§ **TASKS AND EXERCISES**:
1 – In the MW Readiness meeting minutes, reproduce word for word the passage that starts at "Andrea M. gave" and ends after "Readiness verification process.".
2 – According to the MW Readiness meeting minutes, when is the release that lets each site choose Pakiti, the Package Reporter, or both expected?

§ **TEXT TO READ**:
• • •

WLCG MW Readiness WG 7th meeting Minutes - November 19th 2014

Agenda

Attendance

  • Local: Vincent Brillault (CERN Computer Security Group, Pakiti expert), David Cameron (ATLAS), Lionel Cons (Monitoring expert, developer), Maria Dimou (chair & notes), Maarten Litmaath (ALICE & notes), Andrea Manzi (MW Officer, DPM expert), Alberto Rodriguez Peon (T0), Andrea Sciaba` (CMS & WLCG Ops Coord), Markus Schulz (CERN-IT/SDC leader).
  • Remote: Jeremy Coles (GridPP), Catherine Biscarat (IN2P3), Sven Gabriel (EGI Security leader).
  • Apologies: Joel Closier (LHCb)

Minutes of previous meeting

The minutes of the last (6th) meeting HERE were approved with a correction in Action 20141001-01 where no HTCondor mention should be present. New text at the end of this page.

Summary

  • The discovery of the DPM 1.8.9 bug via the MW Readiness verification process was the proof that this effort is needed, useful and actually working as it should.
  • When a MW package version is proved to work via the workflow of a given experiment and a new version is out for verification, other experiments which started later should go directly to the most recent version at hand.
  • The validation of a new version will (need to) have a deadline in practice, beyond which the affected MW may (need to) get deployed anyway e.g. to fix issues experienced by sites.
  • FTS3 is listed as desired product to verify for Readiness for ATLAS and CMS, but it already has a well-established validation process in close partnership with the experiments and the few sites that need to run the service for WLCG. In fact, the MW Readiness paradigm has been inspired by the experience gained with the FTS pilot service model in the last many years. The FTS3 team should rather be asked to publish their validation exercises also in the MW Readiness realm.
  • The validation of new Condor-G versions for ATLAS requires one pilot factory for testing. The MW Officer will follow up with ATLAS.
  • New versions of Xrootd will see significant coverage by the validation of new versions of EOS, but standalone Xrootd instances may require further testing. For now only OSG sites are concerned and they are covered by validation processes in OSG, US-ATLAS and US-CMS.
  • As CMS jobs take a few common grid clients from the WN (not CVMFS), it makes sense to have new versions of the WN validated for CMS.
  • Following technical discussions between the developers of the MW Package Reporter and Pakiti and the WLCG and EGI Security responsibles, a technical solution of common agreement was adopted by which each site will be given the option to enable pakiti only, the Package Reporter or both. Thus security concerns are addressed and the site independence is respected. A release along these lines is expected during the 1st quarter 2015.
  • Our JIRA tracker (alternative Dashboard view) contains up-to-date progress information, on all fronts, at all times.
  • The Experiment Workflows linked from our twiki show the Products, Volunteer Sites and applications used for the Readiness verification.

MW Officer report

Andrea M. gave a presentationof activities carried out since our Oct 1st meeting. This is the list of Products verified for Readiness, so far:
  • DPM, pioneer product & Proof of Concept, i.e. bug discovered thanks to the Readiness verification process.

• • •

§ **EXTRACTED ENTRIES**:
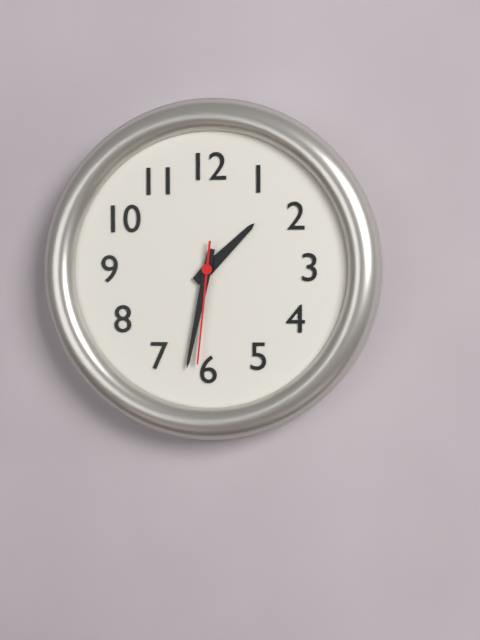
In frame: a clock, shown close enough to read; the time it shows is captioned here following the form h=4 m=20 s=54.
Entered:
h=1 m=32 s=31
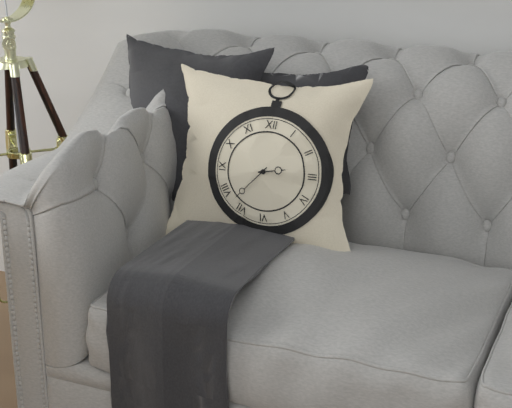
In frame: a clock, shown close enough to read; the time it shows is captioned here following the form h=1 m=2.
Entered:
h=2 m=37
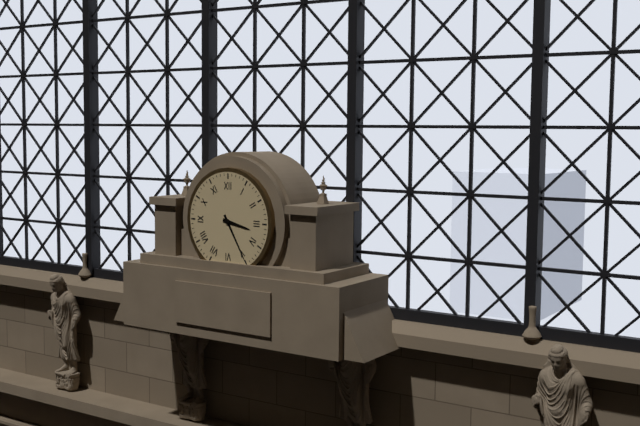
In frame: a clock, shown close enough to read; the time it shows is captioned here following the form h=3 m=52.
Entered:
h=3 m=25
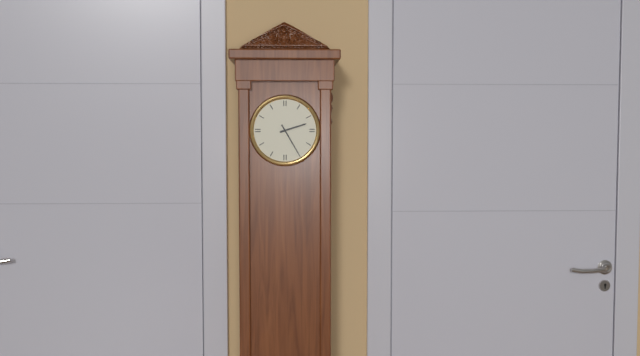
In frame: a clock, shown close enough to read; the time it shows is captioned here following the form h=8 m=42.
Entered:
h=2 m=25
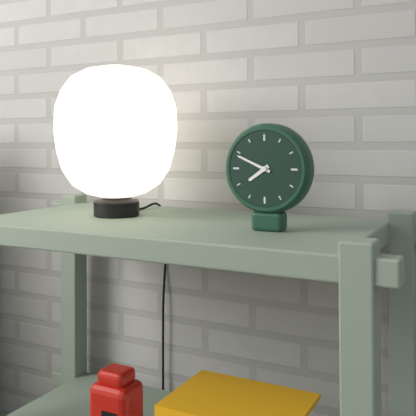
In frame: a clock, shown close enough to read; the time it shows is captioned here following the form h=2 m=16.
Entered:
h=7 m=49
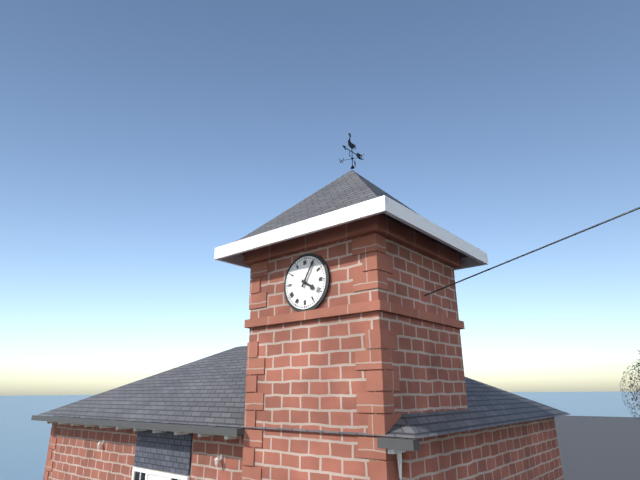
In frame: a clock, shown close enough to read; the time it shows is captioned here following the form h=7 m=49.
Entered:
h=4 m=5
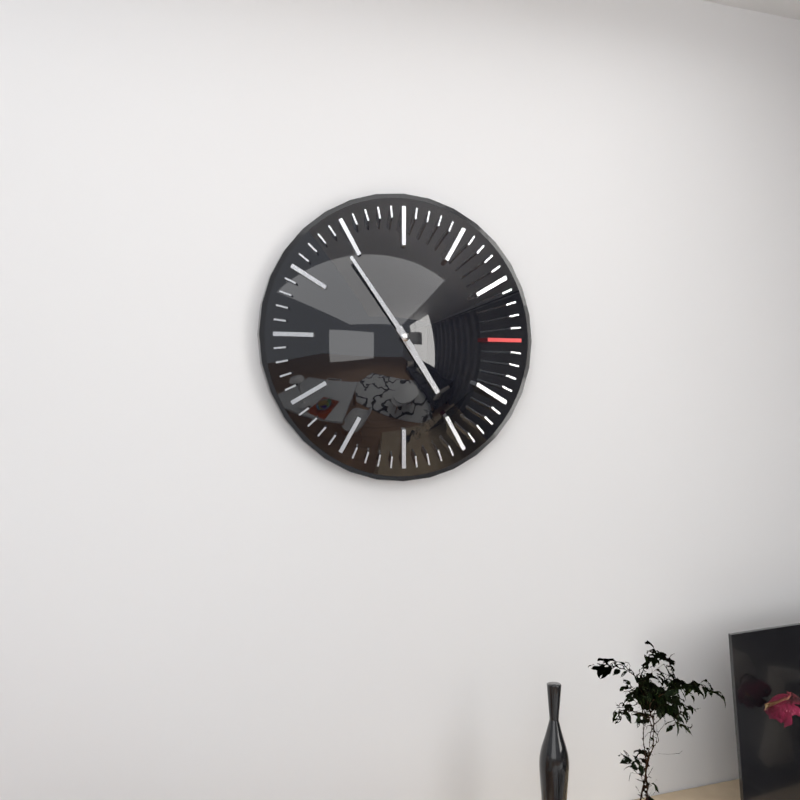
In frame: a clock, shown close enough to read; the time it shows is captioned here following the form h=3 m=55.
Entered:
h=4 m=54
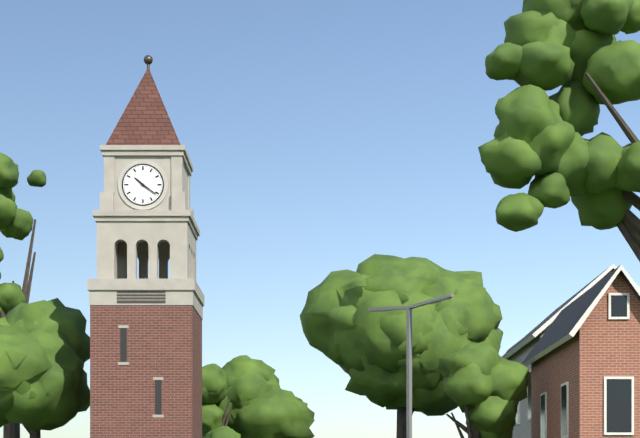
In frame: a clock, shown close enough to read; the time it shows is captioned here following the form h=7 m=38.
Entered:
h=10 m=21
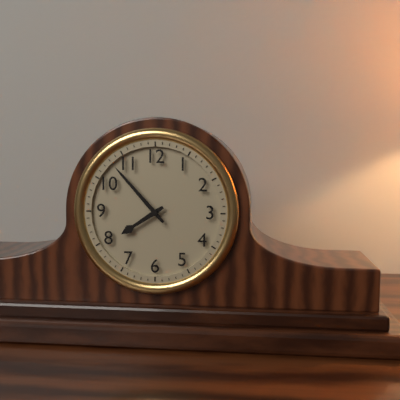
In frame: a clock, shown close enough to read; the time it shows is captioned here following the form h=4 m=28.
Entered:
h=7 m=53
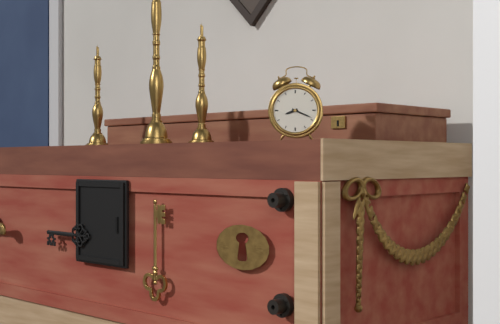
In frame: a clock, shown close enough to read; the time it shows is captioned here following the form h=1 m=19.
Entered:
h=8 m=19
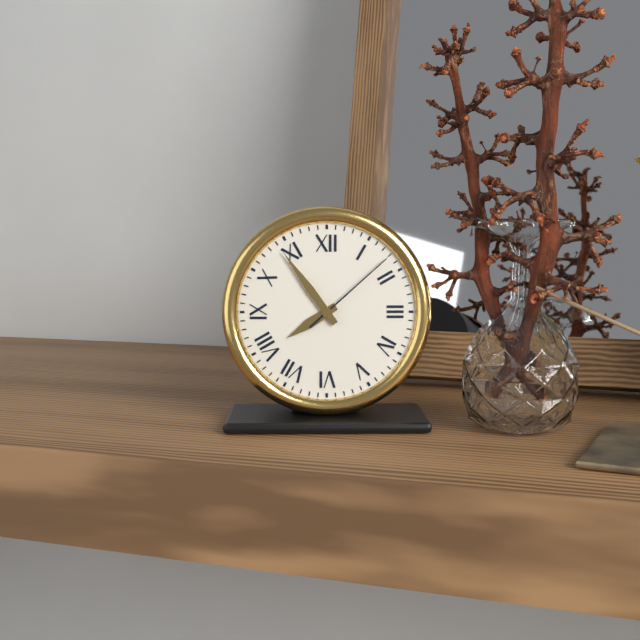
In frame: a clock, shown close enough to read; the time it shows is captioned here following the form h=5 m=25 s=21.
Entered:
h=7 m=54 s=8
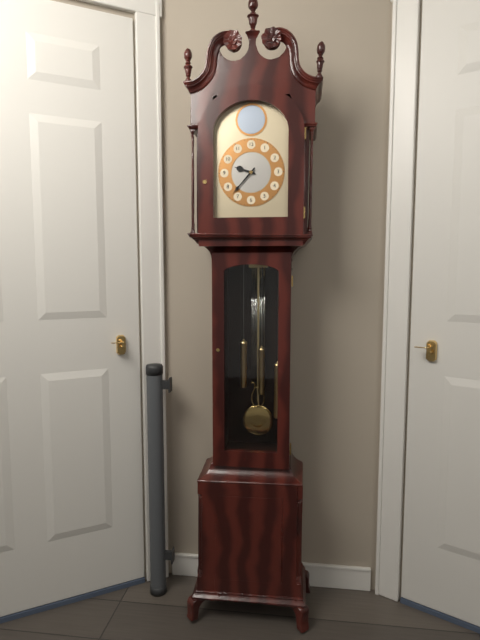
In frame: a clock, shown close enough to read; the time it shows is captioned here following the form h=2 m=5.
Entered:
h=9 m=37
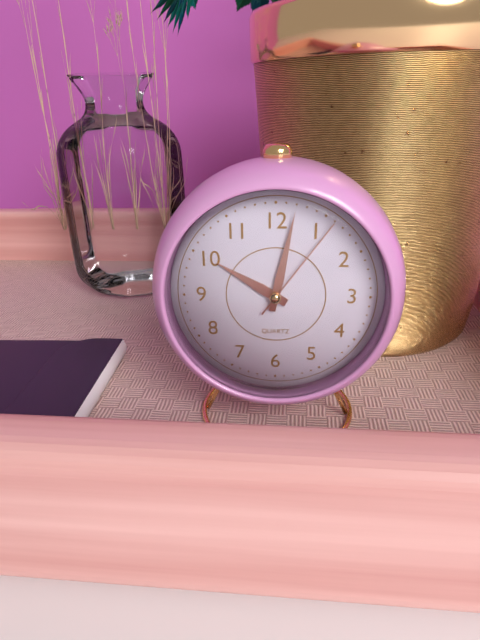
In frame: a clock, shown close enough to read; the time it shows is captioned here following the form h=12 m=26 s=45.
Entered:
h=10 m=2 s=6
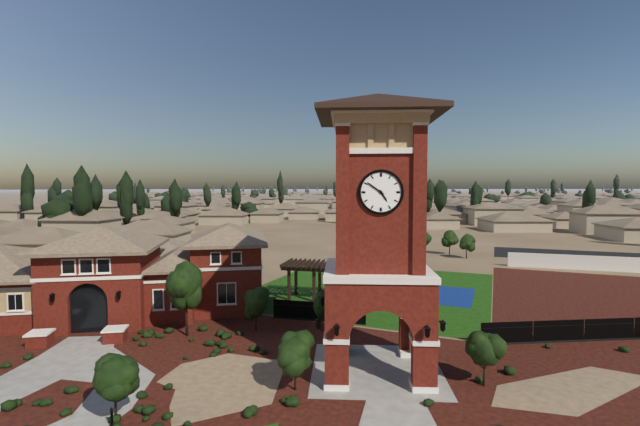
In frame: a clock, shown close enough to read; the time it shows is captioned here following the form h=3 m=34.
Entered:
h=4 m=51
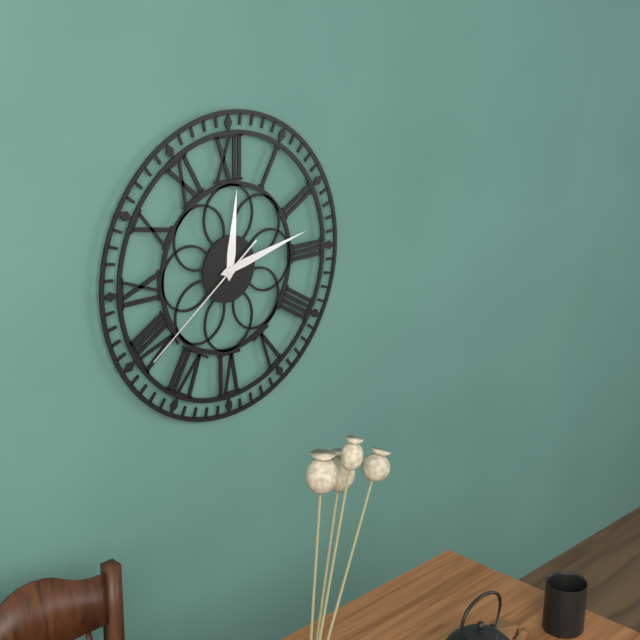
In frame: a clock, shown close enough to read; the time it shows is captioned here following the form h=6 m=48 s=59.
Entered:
h=12 m=13 s=39
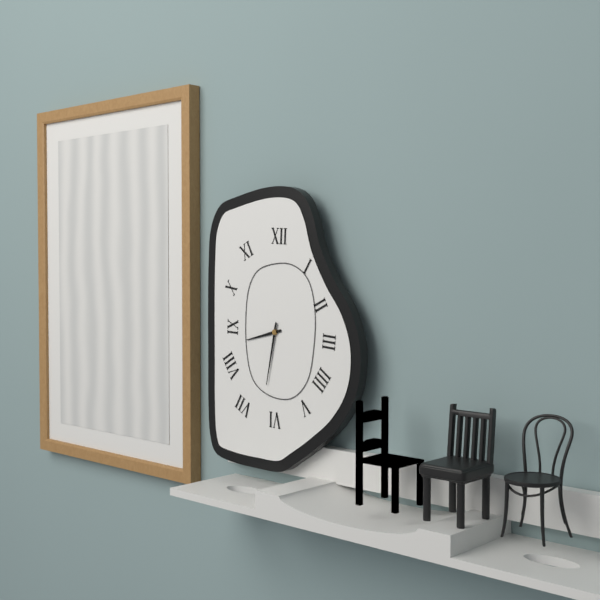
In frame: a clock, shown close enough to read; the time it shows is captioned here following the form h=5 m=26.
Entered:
h=8 m=32
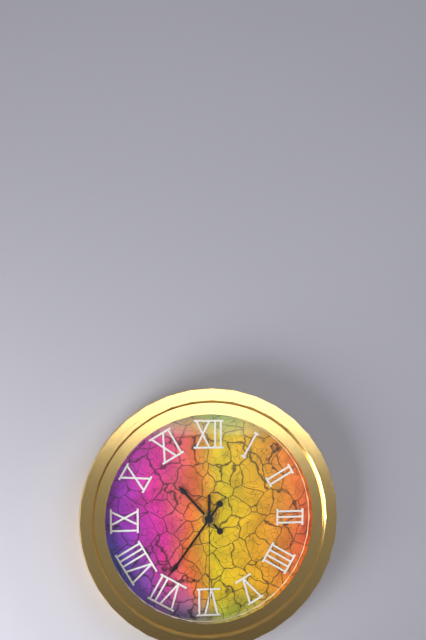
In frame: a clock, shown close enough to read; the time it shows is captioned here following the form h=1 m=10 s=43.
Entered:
h=10 m=36 s=30
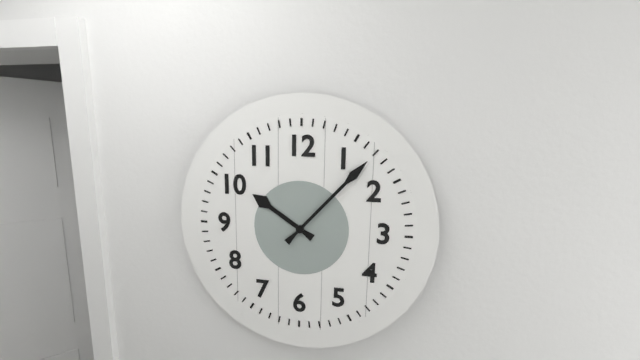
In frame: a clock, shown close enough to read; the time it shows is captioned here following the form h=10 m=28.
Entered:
h=10 m=7
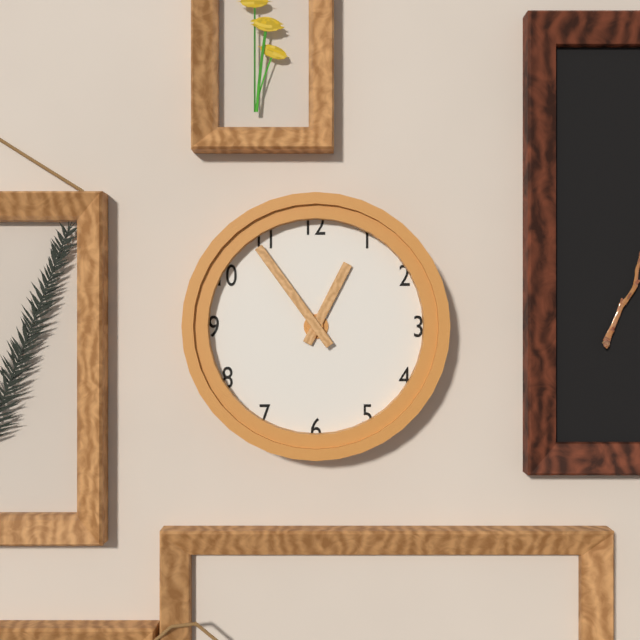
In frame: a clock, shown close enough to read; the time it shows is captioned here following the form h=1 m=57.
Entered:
h=12 m=54
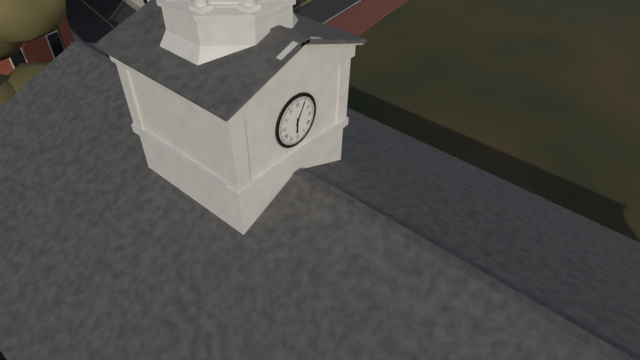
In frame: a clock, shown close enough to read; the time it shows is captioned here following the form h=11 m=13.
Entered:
h=6 m=5
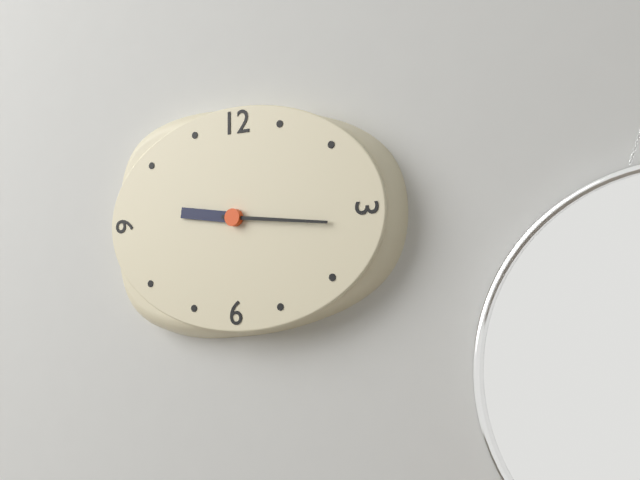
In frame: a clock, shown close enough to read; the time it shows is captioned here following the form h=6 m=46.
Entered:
h=9 m=16
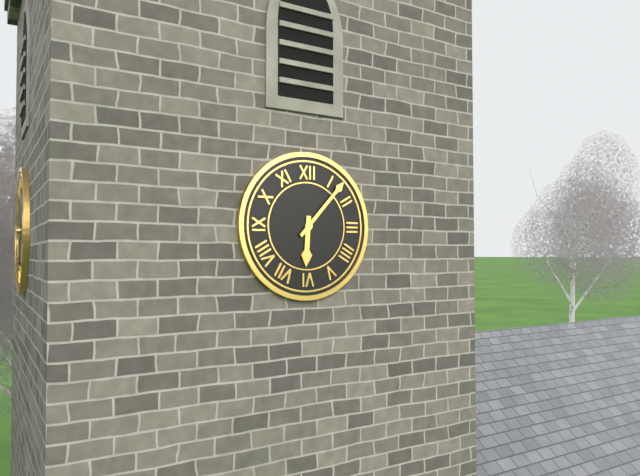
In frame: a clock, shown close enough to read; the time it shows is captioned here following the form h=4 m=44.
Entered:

• • •

§ **OUTPUTS**:
1 –
Andrea M. gave a presentationof activities carried out since our Oct 1st meeting. This is the list of Products verified for Readiness, so far:
  • DPM, pioneer product & Proof of Concept, i.e. bug discovered thanks to the Readiness verification process.

2 – During the 1st quarter of 2015.